■ Source text ■
Newborn and Grandparents

Photo: Naomi via Flickr

1. Make Your Own Rules

It’s your baby; it’s your rules. During your third trimester, decide how you’d like to deal with visitors. You may want frequent visits from your mom to help with the transition, but you don’t have to invite in the parade. Don’t be afraid to take a week or month to get to know your little one without entertaining. Send an email announcement when you get home with all the vitals and a not-so-subtle hint about when it would be okay to visit. Say something like, “Baby would love to meet you in a few weeks once everyone is settled.” Then send a follow-up email once you’re ready to play host.

2. Phone it in

Another way to avoid unexpected (ahem—unwanted) visitors is to make a special voicemail for home and cell phones. Tell those inquirers that the new family is doing well and you’ll be getting back to them when you’re ready for visitors. That puts you in charge of setting up a time that works for you and baby. Same goes for email. Have an automatic reply with a similar sentiment.

■ Problem 1 ■
Copy the rows verbatim from the line containing "order: Passeriformes" through the last line of the rows, leaving out the pictures.

■ Given data ■
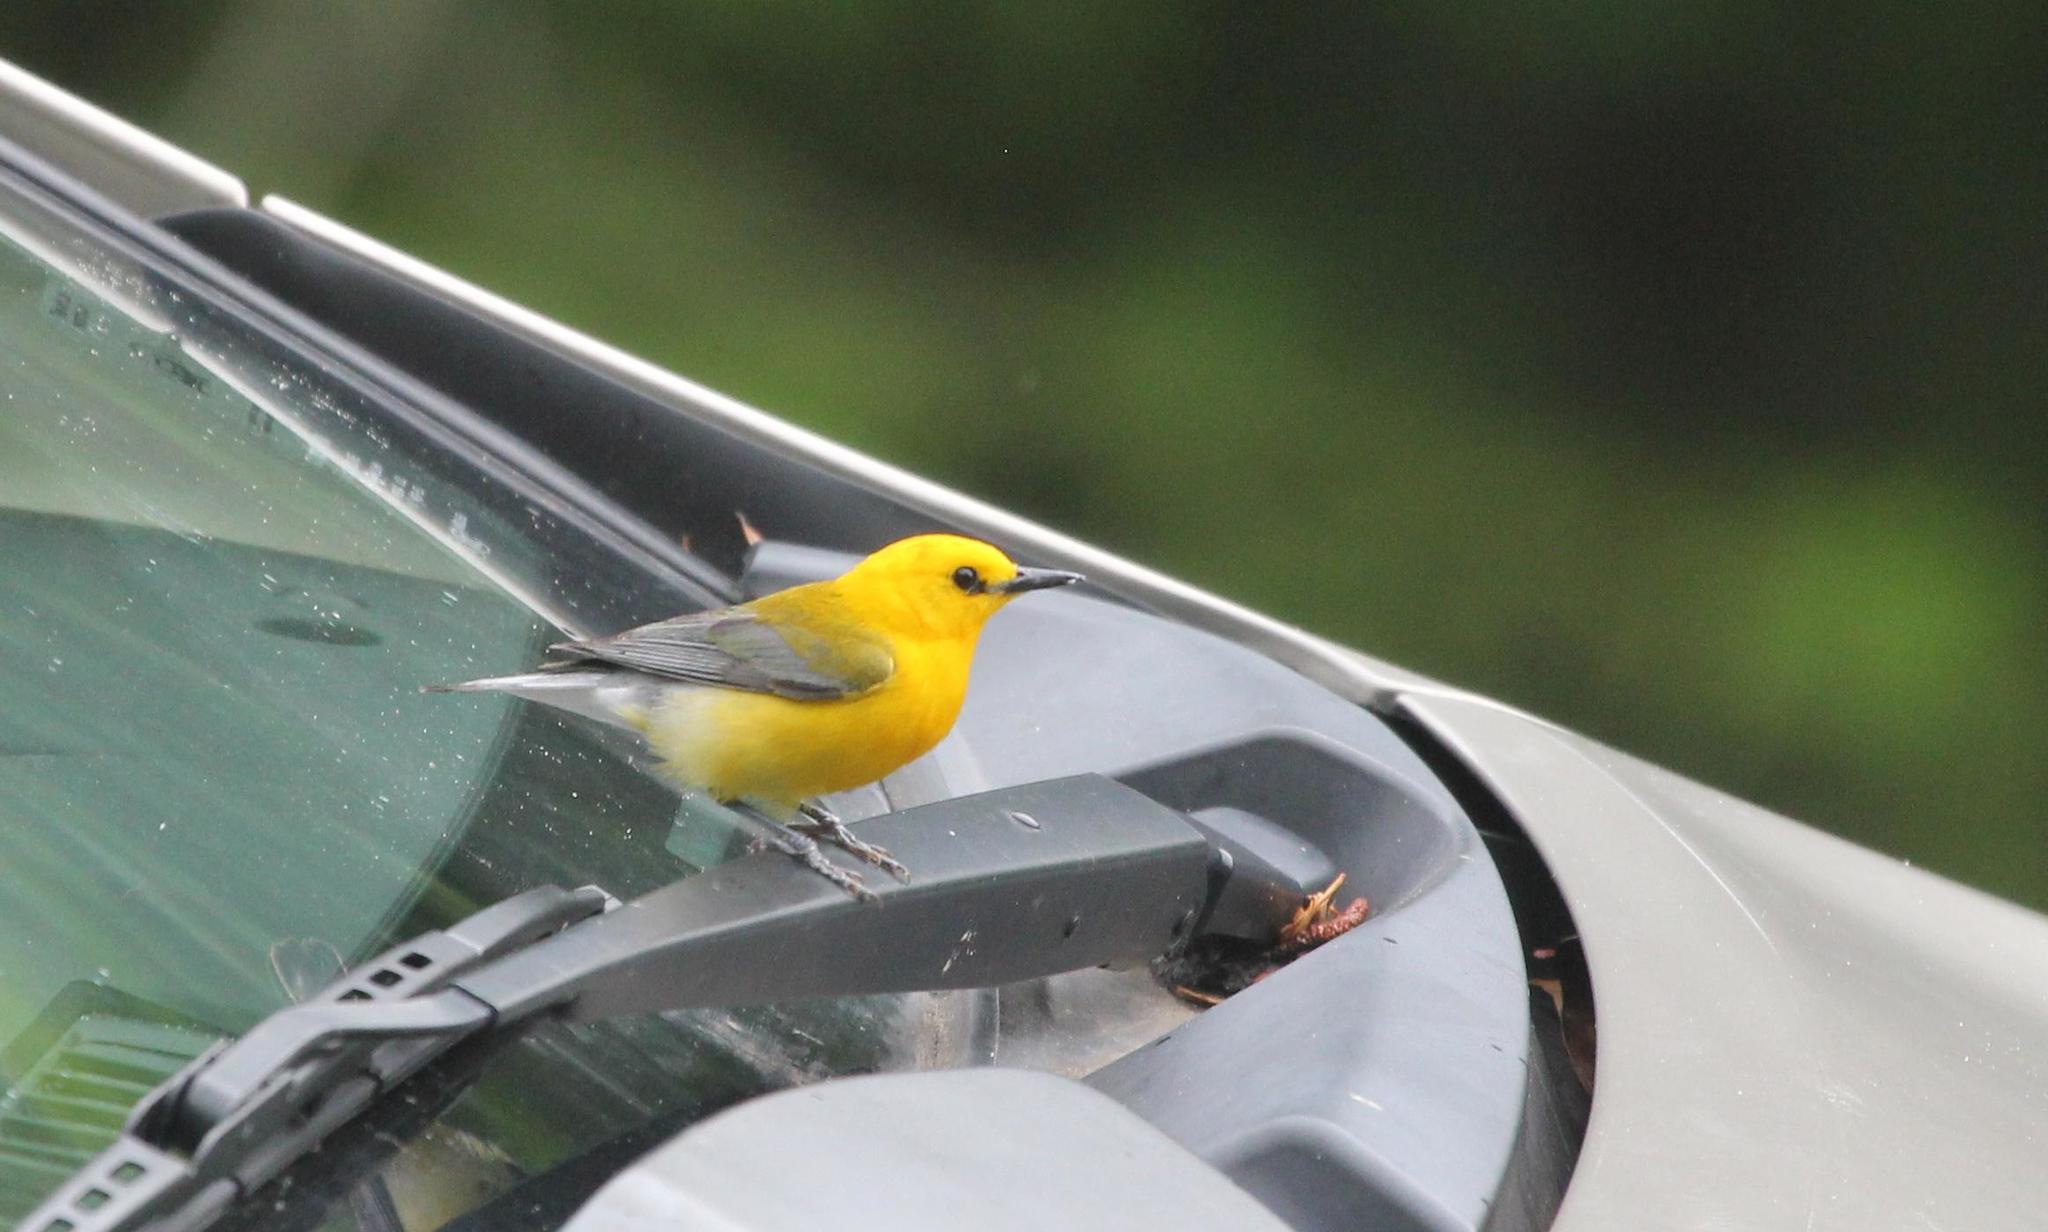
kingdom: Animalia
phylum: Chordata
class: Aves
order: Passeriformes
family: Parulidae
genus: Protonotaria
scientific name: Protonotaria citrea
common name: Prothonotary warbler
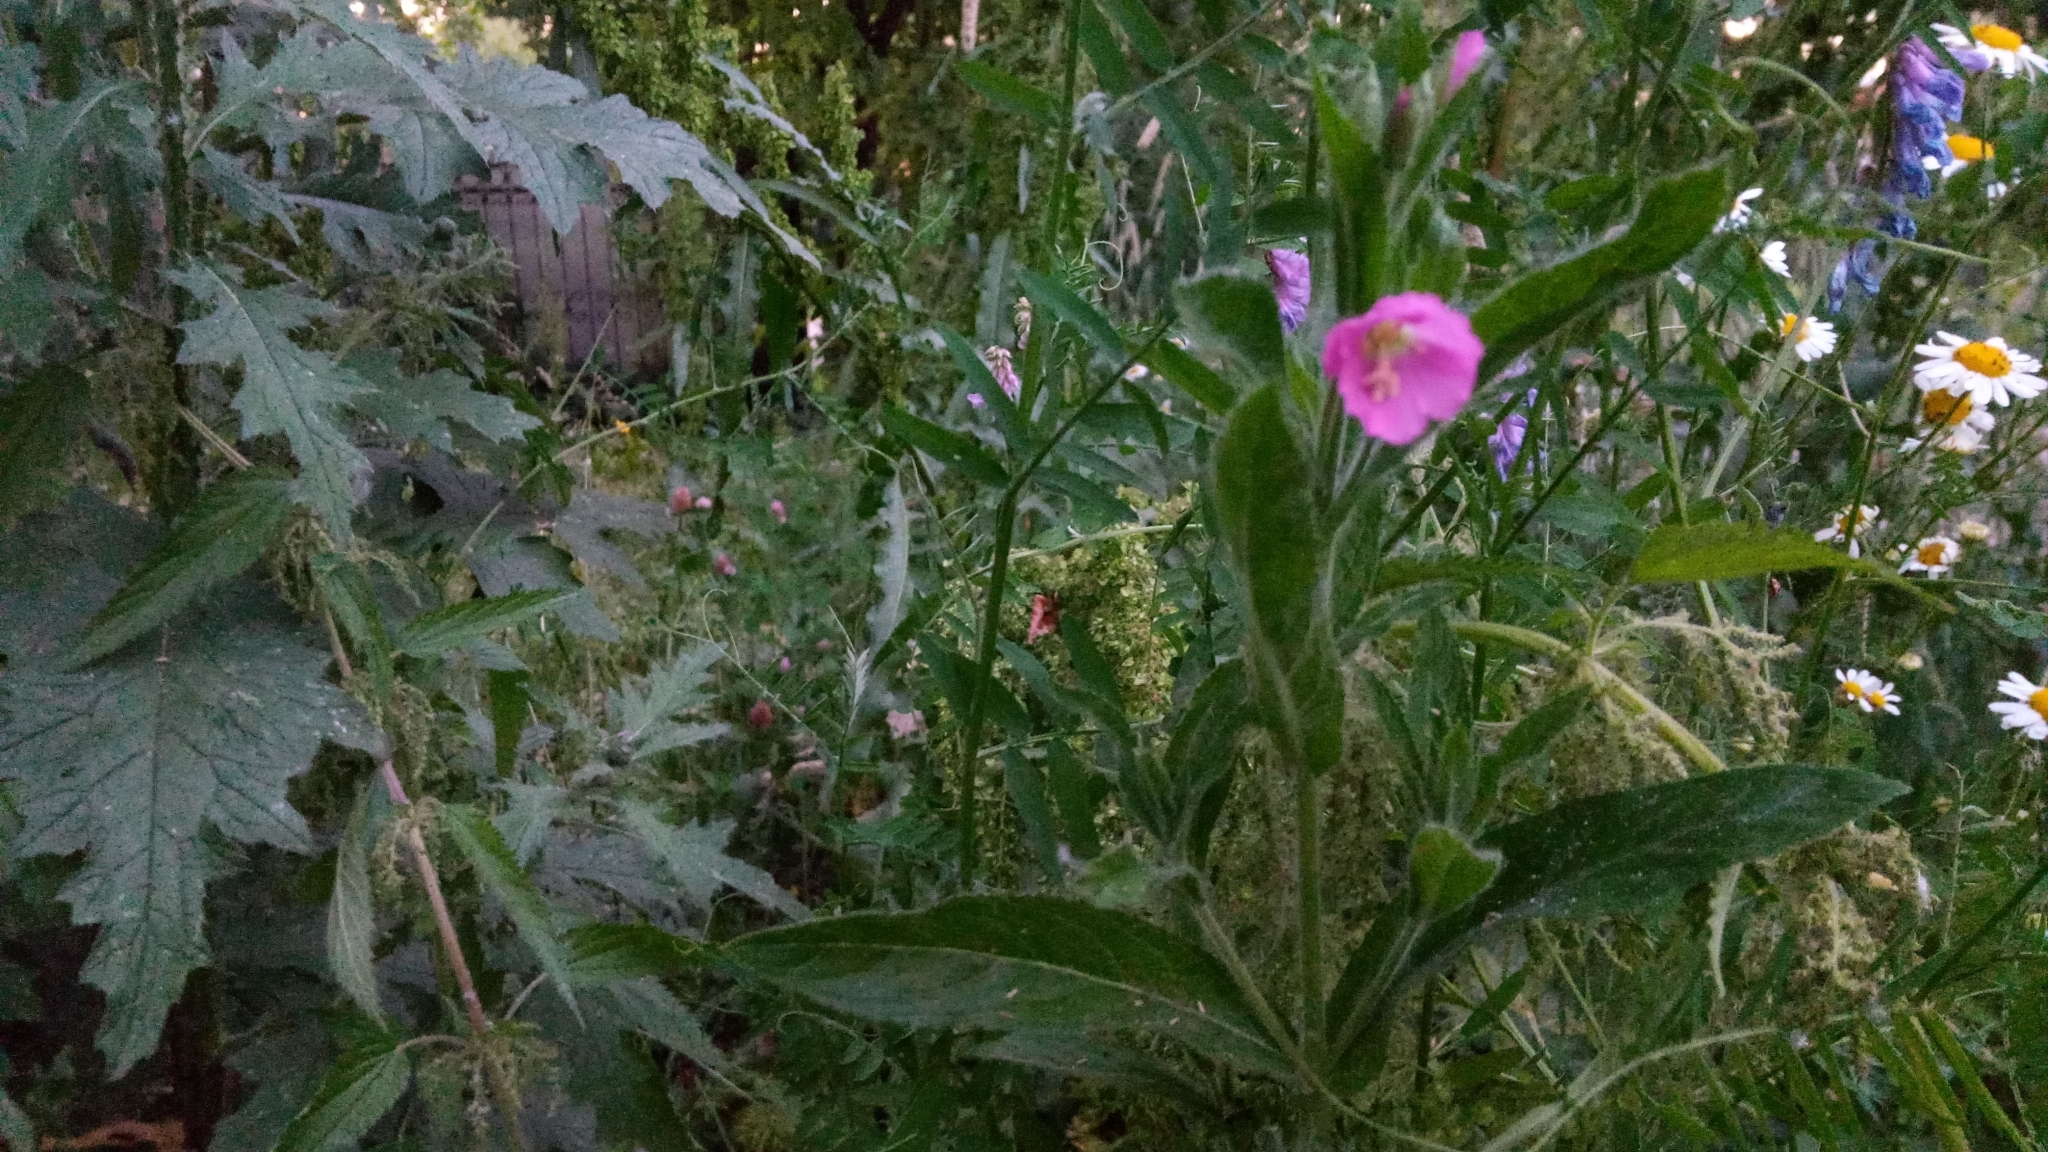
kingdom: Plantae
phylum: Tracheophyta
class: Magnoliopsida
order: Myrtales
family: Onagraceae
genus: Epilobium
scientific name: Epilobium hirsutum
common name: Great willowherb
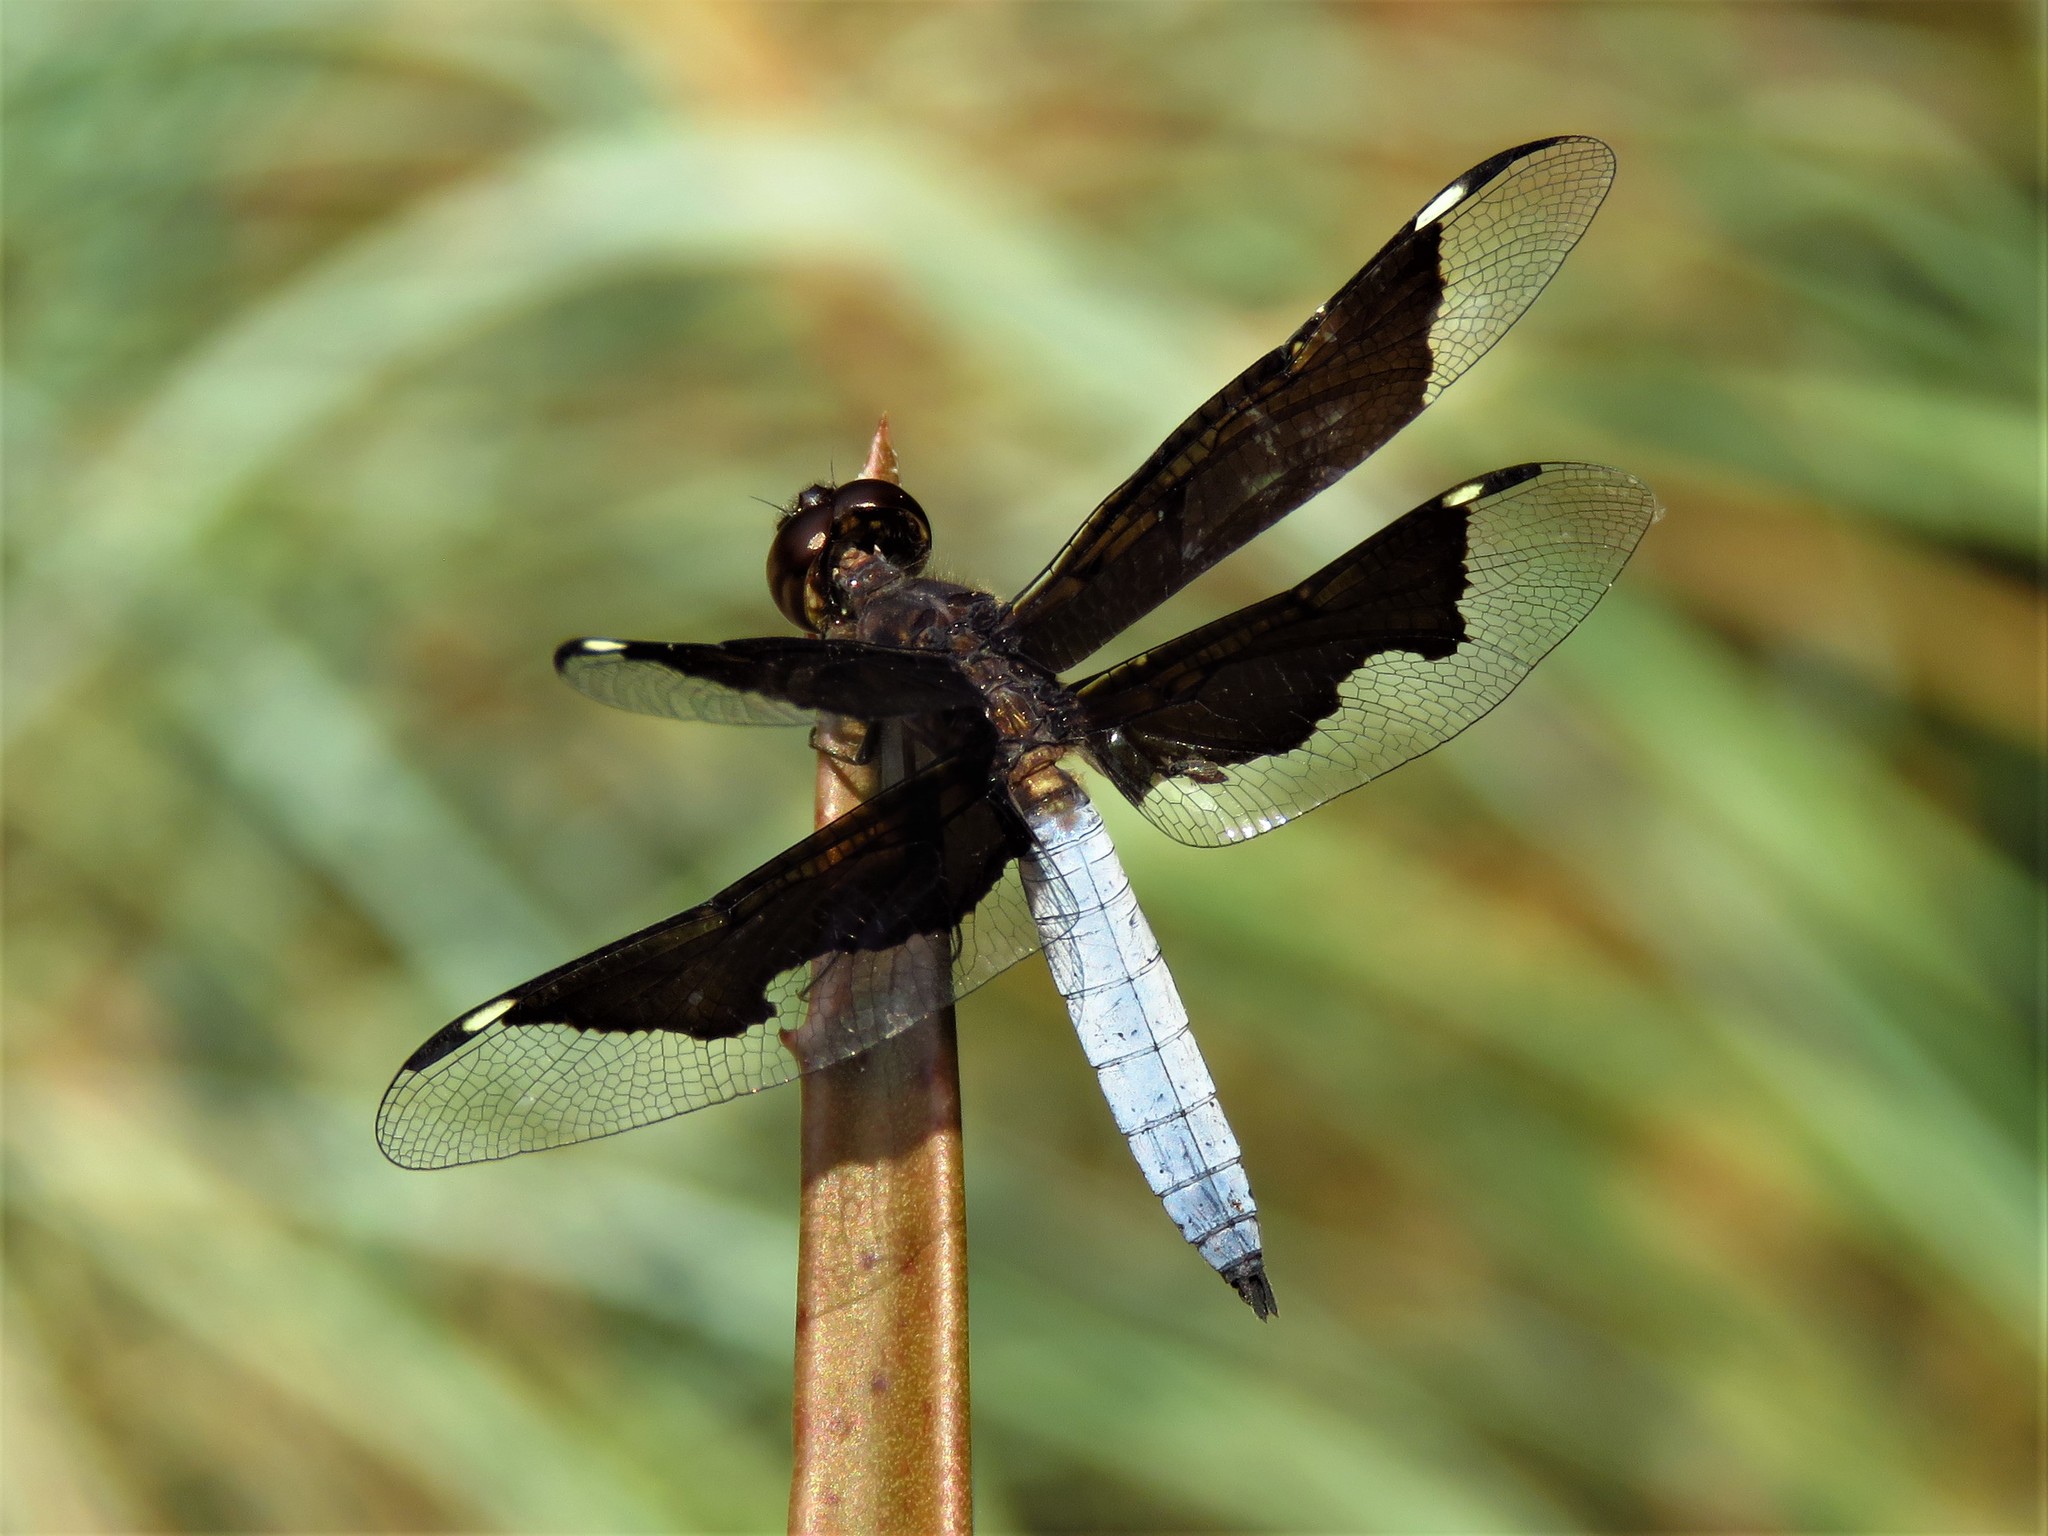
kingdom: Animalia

■ Problem 2 ■
According to the text on handling visitors after a baby arrives, when should you decide how to deal with visitors?

■ Written solution 1 ■
order: Passeriformes
family: Parulidae
genus: Protonotaria
scientific name: Protonotaria citrea
common name: Prothonotary warbler
kingdom: Plantae
phylum: Tracheophyta
class: Magnoliopsida
order: Myrtales
family: Onagraceae
genus: Epilobium
scientific name: Epilobium hirsutum
common name: Great willowherb
kingdom: Animalia

■ Written solution 2 ■
During your third trimester.